Updated 13 June 2023

  • The service was not safe. The service did not provide mandatory training in key skills to all staff and did not make sure everyone completed these. Staff did not understand how to protect patients from abuse and the service did not work with other agencies to do so. Not all staff had training on how to recognise and report abuse. Staff did not complete or update risk assessments for each patient to remove or minimise risks. The information needed to plan and deliver effective care and support was not available at the right time. Staff did not keep detailed records of patients’ care. Records were minimal but stored securely. Managers did not investigate incidents or use incidents as opportunities to learn and improve the service.
  • The service did not consistently provide effective care. The service did not provide care based on national guidance and evidence-based practice. Managers did not check to make sure staff followed guidance. Staff did not protect the rights of patients subject to the Mental Health Act 1983. Staff did not support patients to make informed decisions about their care. National guidance to gain patients’ consent was not followed.

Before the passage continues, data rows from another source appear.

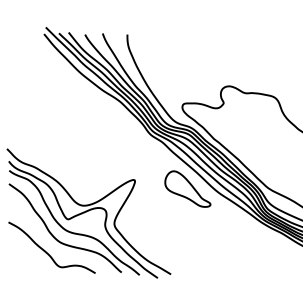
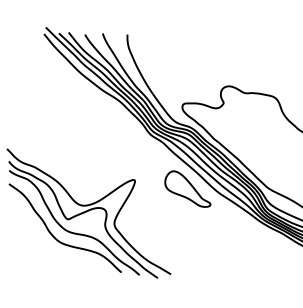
curve at (46, 251): present -> none
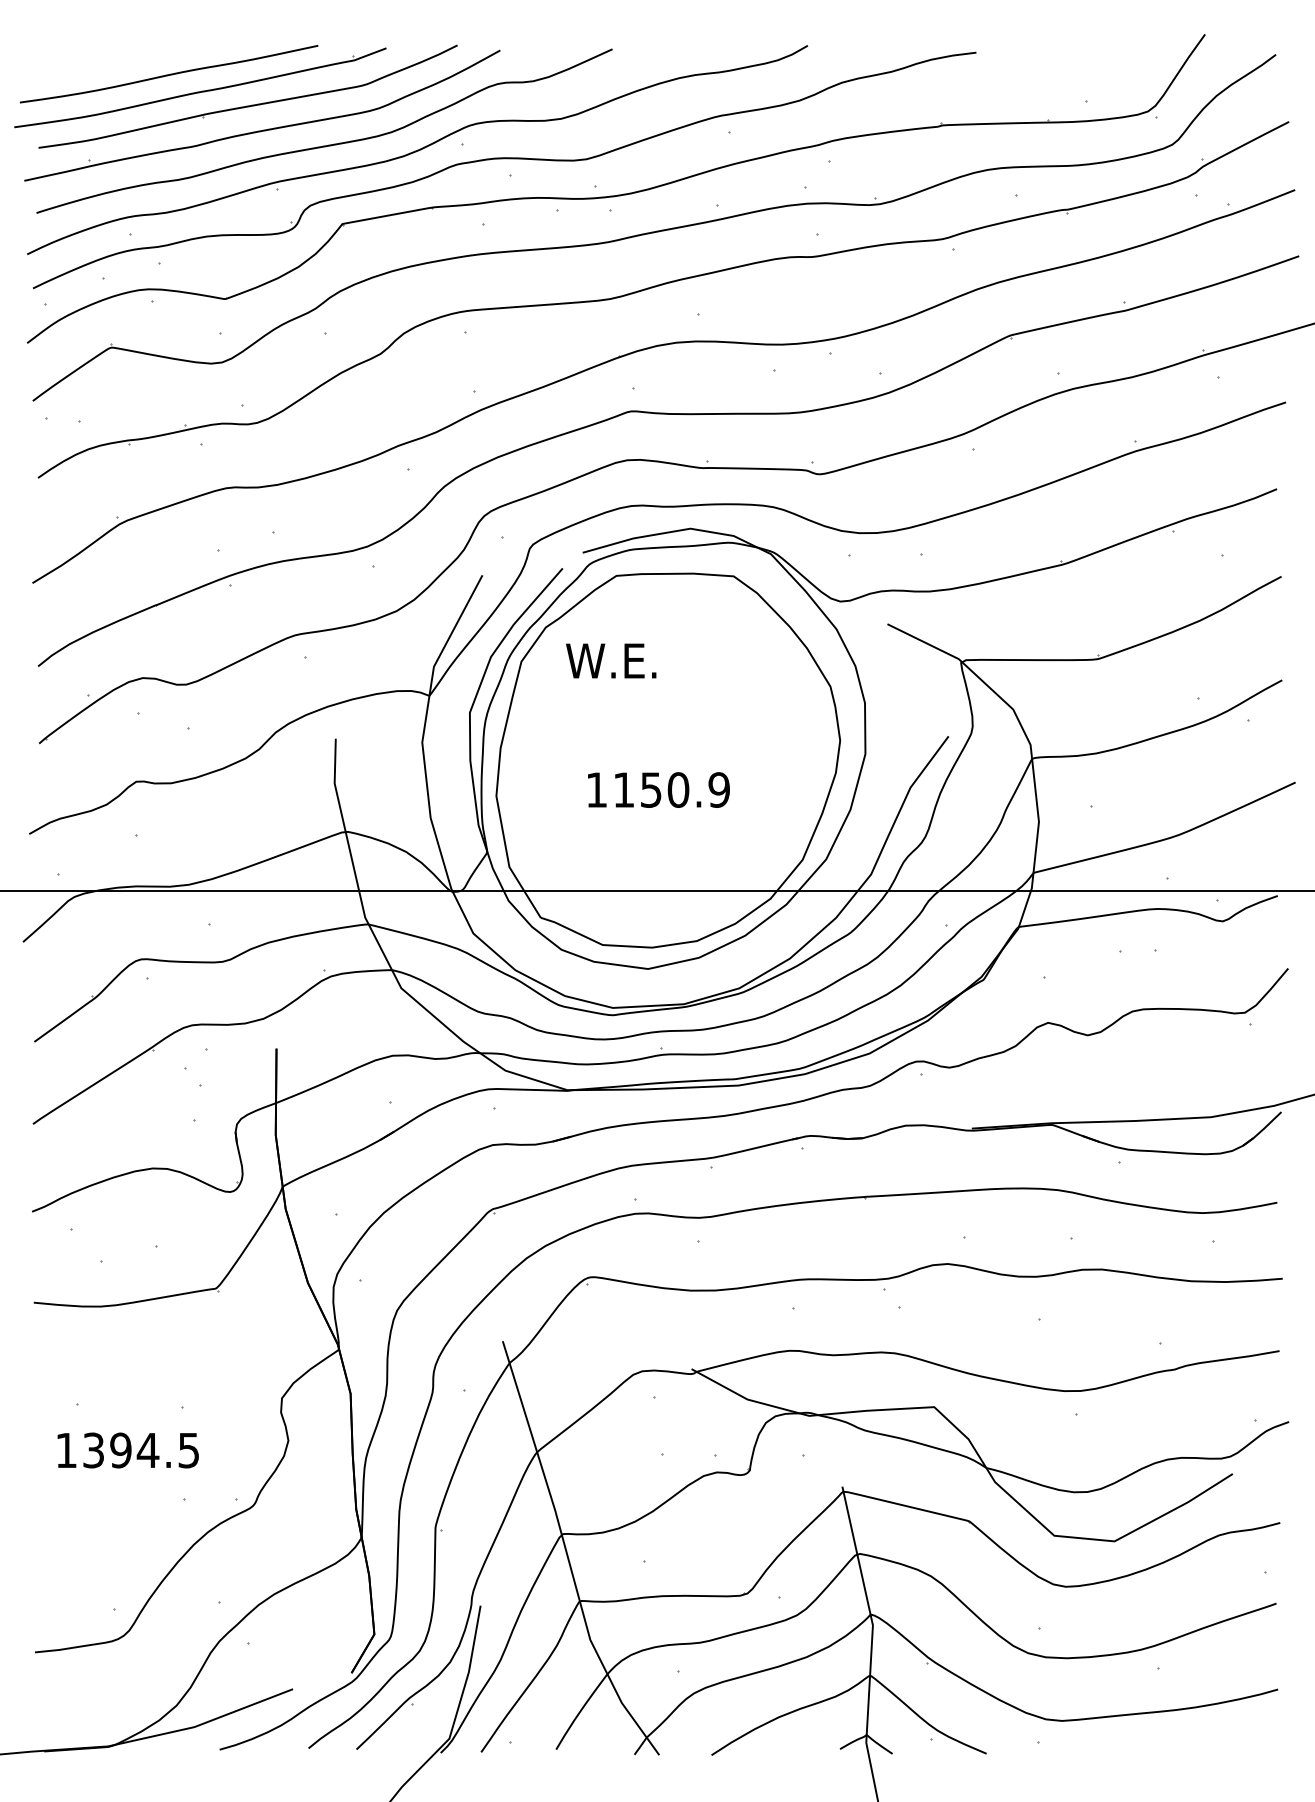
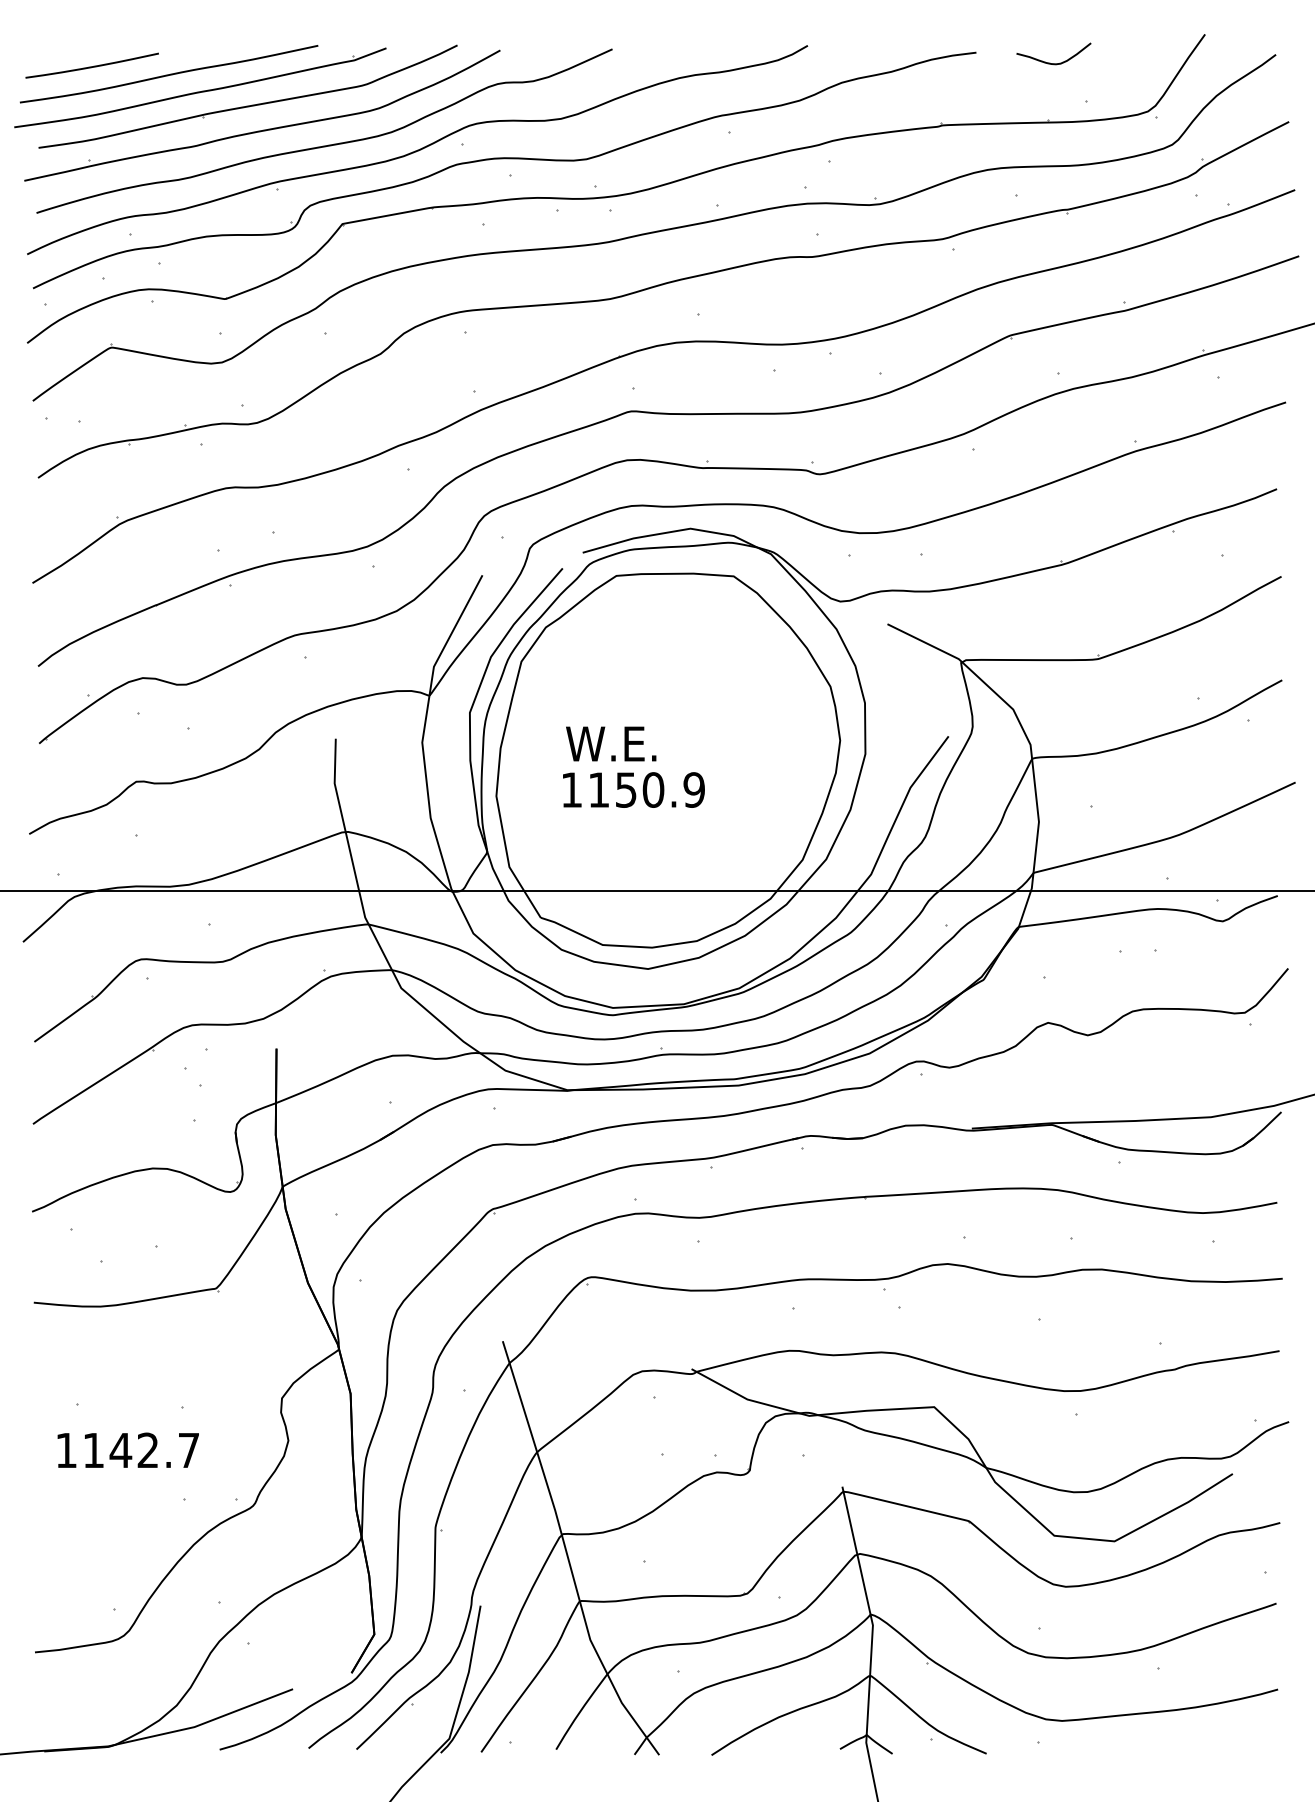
curve at (1050, 62): none -> present
curve at (91, 66): none -> present
text at (611, 660) position: (611, 660) -> (611, 743)
text at (658, 789) position: (658, 789) -> (633, 789)
text at (140, 1450): 1394.5 -> 1142.7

  • Staff treated patients using the hospital discharge service with compassion, kindness and respected their privacy and dignity. Staff did not demonstrate the same commitment to providing compassionate care to people using the secure mental health service. The service did not evidence staff provided emotional support to patients. There was no evidence that patients were supported to understand the information they are given about their care. This includes during transition or transfers.
  • The service had no clear system to inform patients how to raise a complaint. There was no complaint process on the services website and only hospital discharge patients received feedback forms to complete. Mental Health patients transferring on a secure vehicle were not asked about the quality of the service provided to them.
  • The service was not well-led. Leaders did not understand or manage the priorities and issues the service faced. Leaders did not operate effective governance processes, throughout the service and with partner organisations. Leaders did not identify and escalate relevant risks and issues. They did not have plans to cope with unexpected events. Managers did not collect reliable data or analyse it appropriately.